Prendiamo la misura che introduce, limitatamente al 2027, l’esenzione dal bollo auto e moto per i veicoli con una potenza fino a 80 kW. Presentata sul piano mediatico come la rimozione di una delle tasse più invise ai cittadini, a un’analisi spassionata rivela tutti i limiti di un intervento zoppo. Da un lato, la selettività penalizza chi possiede un veicolo di potenza appena superiore, creando una soglia difficilmente giustificabile sul piano sostanziale: pochi kilowatt possono determinare il passaggio dall’esenzione totale al pagamento del tributo, senza che a quella differenza corrisponda necessariamente una diversa capacità contributiva o un diverso utilizzo del veicolo. Dall’altro, ed è questo il nodo politico centrale, la natura “una tantum” dello sgravio, circoscritto a una sola annualità, trasforma una presunta riforma in una semplice tregua di dodici mesi, dopo la quale tutto tornerà esattamente come prima. Se l’obiettivo è davvero superare un’imposta considerata vessatoria, perché allora limitarne l’abolizione a una determinata soglia e, soprattutto, a un solo anno? Una riforma strutturale dovrebbe intervenire sul meccanismo del prelievo, non costruire una platea temporanea di beneficiari.

Lo stesso identico copione, giocato sul terreno istituzionale, si è intravisto nelle scorse ore con il tema del ritorno delle preferenze elettorali.
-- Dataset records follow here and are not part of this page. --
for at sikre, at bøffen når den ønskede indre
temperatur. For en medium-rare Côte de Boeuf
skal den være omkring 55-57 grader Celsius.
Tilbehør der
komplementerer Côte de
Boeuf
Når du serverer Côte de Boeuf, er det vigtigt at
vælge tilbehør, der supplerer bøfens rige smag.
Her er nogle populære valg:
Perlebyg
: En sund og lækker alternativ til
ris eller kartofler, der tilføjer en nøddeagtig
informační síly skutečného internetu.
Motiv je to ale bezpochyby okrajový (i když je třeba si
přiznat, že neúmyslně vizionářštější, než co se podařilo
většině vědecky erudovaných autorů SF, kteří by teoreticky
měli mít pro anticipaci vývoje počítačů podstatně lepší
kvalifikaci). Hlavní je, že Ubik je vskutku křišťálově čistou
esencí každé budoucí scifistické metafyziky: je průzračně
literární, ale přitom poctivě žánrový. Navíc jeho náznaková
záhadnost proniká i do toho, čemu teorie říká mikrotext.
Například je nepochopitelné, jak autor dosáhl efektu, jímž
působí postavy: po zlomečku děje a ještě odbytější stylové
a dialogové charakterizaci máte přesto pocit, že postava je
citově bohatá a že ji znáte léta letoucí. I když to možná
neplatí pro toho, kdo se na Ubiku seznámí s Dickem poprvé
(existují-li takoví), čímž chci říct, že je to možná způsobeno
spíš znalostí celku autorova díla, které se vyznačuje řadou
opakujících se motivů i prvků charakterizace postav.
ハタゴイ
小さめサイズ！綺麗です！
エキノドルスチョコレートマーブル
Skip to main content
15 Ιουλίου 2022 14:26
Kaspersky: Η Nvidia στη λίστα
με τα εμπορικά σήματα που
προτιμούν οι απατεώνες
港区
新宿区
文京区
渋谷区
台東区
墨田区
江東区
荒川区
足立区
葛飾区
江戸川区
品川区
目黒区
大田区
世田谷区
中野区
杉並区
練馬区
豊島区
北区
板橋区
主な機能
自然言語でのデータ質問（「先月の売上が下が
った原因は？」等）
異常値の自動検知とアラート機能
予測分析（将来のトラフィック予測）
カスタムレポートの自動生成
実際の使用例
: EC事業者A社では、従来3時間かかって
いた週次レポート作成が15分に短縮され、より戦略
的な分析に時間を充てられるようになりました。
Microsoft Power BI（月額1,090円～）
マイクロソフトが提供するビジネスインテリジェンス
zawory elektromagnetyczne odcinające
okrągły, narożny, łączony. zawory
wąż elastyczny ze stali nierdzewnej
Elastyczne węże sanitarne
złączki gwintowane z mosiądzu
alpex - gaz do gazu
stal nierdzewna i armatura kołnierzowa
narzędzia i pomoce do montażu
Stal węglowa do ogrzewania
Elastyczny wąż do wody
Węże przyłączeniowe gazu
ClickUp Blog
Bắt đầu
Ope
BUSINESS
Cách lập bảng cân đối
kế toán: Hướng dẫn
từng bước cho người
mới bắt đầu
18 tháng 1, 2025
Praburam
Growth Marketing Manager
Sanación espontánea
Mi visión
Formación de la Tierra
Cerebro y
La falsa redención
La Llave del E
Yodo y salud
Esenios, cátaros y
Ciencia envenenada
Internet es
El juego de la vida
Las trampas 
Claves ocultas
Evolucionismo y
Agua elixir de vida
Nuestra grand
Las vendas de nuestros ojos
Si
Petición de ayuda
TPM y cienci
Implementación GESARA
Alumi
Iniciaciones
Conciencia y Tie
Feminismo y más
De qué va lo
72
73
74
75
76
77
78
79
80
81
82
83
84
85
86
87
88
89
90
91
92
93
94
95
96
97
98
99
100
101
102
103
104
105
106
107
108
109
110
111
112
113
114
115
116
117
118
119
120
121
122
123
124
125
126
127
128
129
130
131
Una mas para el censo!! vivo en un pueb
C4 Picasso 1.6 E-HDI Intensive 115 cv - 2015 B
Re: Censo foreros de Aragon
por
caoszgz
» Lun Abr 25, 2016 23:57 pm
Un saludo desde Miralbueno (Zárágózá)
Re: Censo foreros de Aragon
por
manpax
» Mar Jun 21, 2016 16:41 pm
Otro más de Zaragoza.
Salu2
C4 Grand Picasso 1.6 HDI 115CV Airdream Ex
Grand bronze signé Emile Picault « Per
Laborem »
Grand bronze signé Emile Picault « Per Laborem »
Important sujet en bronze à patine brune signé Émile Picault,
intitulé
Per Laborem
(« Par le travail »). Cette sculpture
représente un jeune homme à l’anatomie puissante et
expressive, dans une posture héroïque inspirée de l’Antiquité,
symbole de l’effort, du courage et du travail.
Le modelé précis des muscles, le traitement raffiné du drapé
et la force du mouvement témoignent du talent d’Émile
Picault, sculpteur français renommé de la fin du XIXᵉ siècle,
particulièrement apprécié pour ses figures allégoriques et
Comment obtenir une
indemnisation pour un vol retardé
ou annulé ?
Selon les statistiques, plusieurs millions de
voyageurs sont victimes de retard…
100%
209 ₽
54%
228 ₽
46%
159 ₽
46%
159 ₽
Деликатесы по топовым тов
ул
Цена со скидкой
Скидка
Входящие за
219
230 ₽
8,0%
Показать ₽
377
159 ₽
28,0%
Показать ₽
Anche in questo caso l’operazione è stata ammantata della retorica del ritorno alla sovranità popolare, salvo poi essere depotenziata nei fatti dal mantenimento dei capilista bloccati. Il risultato è un sistema ibrido, nel quale solo una parte dei parlamentari sarà effettivamente scelta dagli elettori attraverso le preferenze, mentre la selezione della classe dirigente resterà in larga parte nelle mani delle segreterie dei partiti attraverso la quota bloccata.

Il parallelismo è evidente. Che si tratti di alleggerire il carico fiscale o di ridisegnare la rappresentanza parlamentare, la politica sceglie sistematicamente la via della misura tampone, del contentino temporaneo e dello spot elettorale. Si agisce per micro-obiettivi di facciata, buoni giusto per occupare i titoli dei giornali e presidiare il consenso in vista della prossima campagna elettorale, rinunciando a qualsiasi visione d’insieme.

Il Paese reale, intanto, resta ostaggio di questa logica emergenziale e di facciata. Le famiglie, le imprese e le istituzioni territoriali avrebbero bisogno di certezze strutturali, di una revisione organica del prelievo e di regole istituzionali trasparenti e definitive. Continuare a preferire la logica dei bonus o delle misure a scadenza e le riforme a metà significa, invece, svuotare di senso l’azione di governo, alimentando l’impressione che in Italia, al di là degli slogan, a mancare siano proprio il coraggio e la volontà politica di cambiare davvero le cose in modo strutturale.